This Example doesn't actually run the Hydruino controller in full, but a code stripped version of it that easily compiles with all extra data built-in. The compiled binary in this Example will include all exportable data stored as compact JSON string text, and typically easily fits in under 256kB compilation size.
This data can further be exported into smaller binary chunks with native endianness for EEPROM storage, or into expanded pretty print JSON text files for SD card storage. You can also further customize default and/or extend library data (such as adding custom crops) that will be included in data export.
Inside of the Data Writer's setup()
function:
// Just a lone initializer is all that's needed since we won't actually be using the full controller.
hydroController.init();
// Right here would be the place to program in any custom crop data that you want made available for later.

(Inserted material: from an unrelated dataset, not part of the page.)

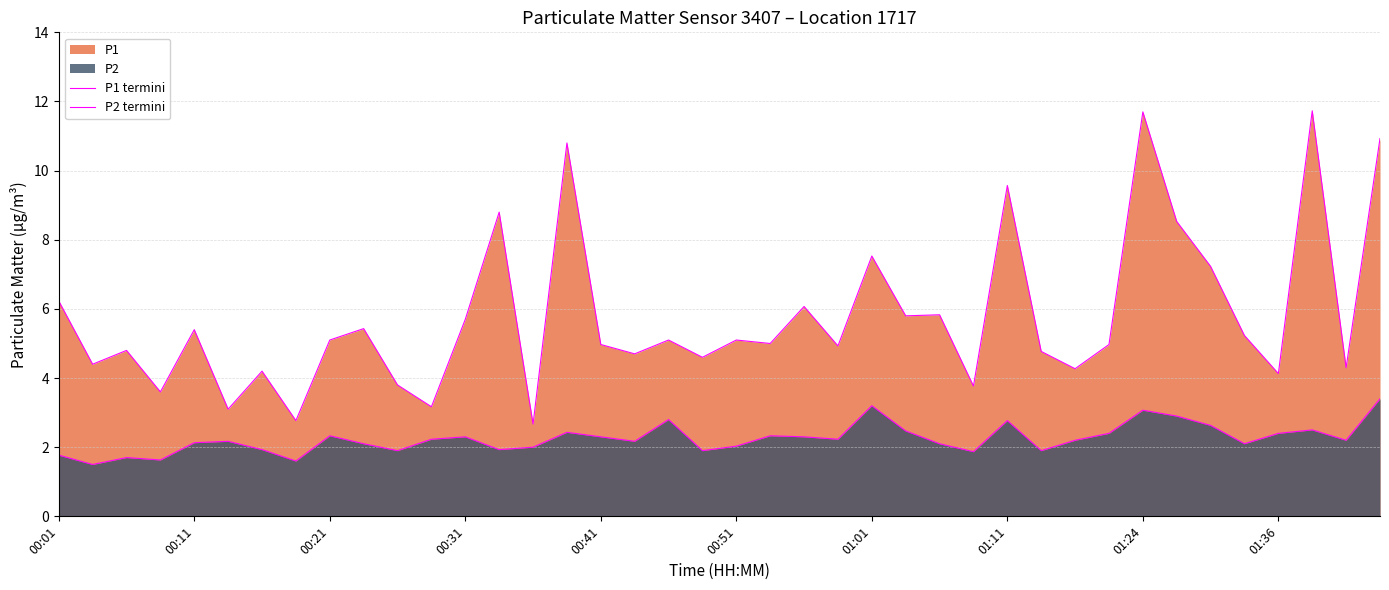

Which series changed the most between 22 and 23?

P1 termini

//HydroCropsLibData customCrop1(Hydro_CropType_CustomCrop1);
//strncpy(customCrop1.cropName, "Custom name", HYDRO_NAME_MAXSIZE);
//hydroCropsLib.setUserCropData(&customCrop1);
If you are planning to utilize an external EEPROM storage device and have made any custom data modifications, you will have to update your system's sketch to include the proper offsets that the output of the Data Writer sketch produces. These defines can be copied over and overwrite the existing ones in the main system examples.

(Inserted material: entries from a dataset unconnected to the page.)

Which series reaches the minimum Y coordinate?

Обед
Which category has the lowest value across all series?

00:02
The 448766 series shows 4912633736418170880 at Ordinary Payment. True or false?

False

In serial monitor (near end):
…
2022-08-07T04:24:27 [INFO] Writing String: #365 "W"
2022-08-07T04:24:27 [INFO] ... to byte offset: 11854 (0x2e4e)

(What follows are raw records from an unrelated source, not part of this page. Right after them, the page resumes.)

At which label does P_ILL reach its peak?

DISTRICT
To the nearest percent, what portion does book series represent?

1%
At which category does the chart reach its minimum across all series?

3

2022-08-07T04:24:27 [INFO] Wrote: 2 bytes
2022-08-07T04:24:27 [INFO] Successfully wrote: 4908 bytes
2022-08-07T04:24:27 [INFO] Total EEPROM usage: 11856 bytes
2022-08-07T04:24:27 [INFO] EEPROM capacity used: 36.18% of 32768 bytes
2022-08-07T04:24:27 [INFO] Use the following EEPROM setup defines in your sketch:
#define SETUP_EEPROM_SYSDATA_ADDR 0x3333
#define SETUP_EEPROM_CROPSLIB_ADDR 0x0000
#define SETUP_EEPROM_STRINGS_ADDR 0x1111
#define SETUP_EEPROM_UIDSTRS_ADDR 0x2222
2022-08-07T04:24:27 [INFO] Done!
Note: Again, you can get logging output sent to the Serial device by defining HYDRO_ENABLE_DEBUG_OUTPUT
, described above in Header Defines.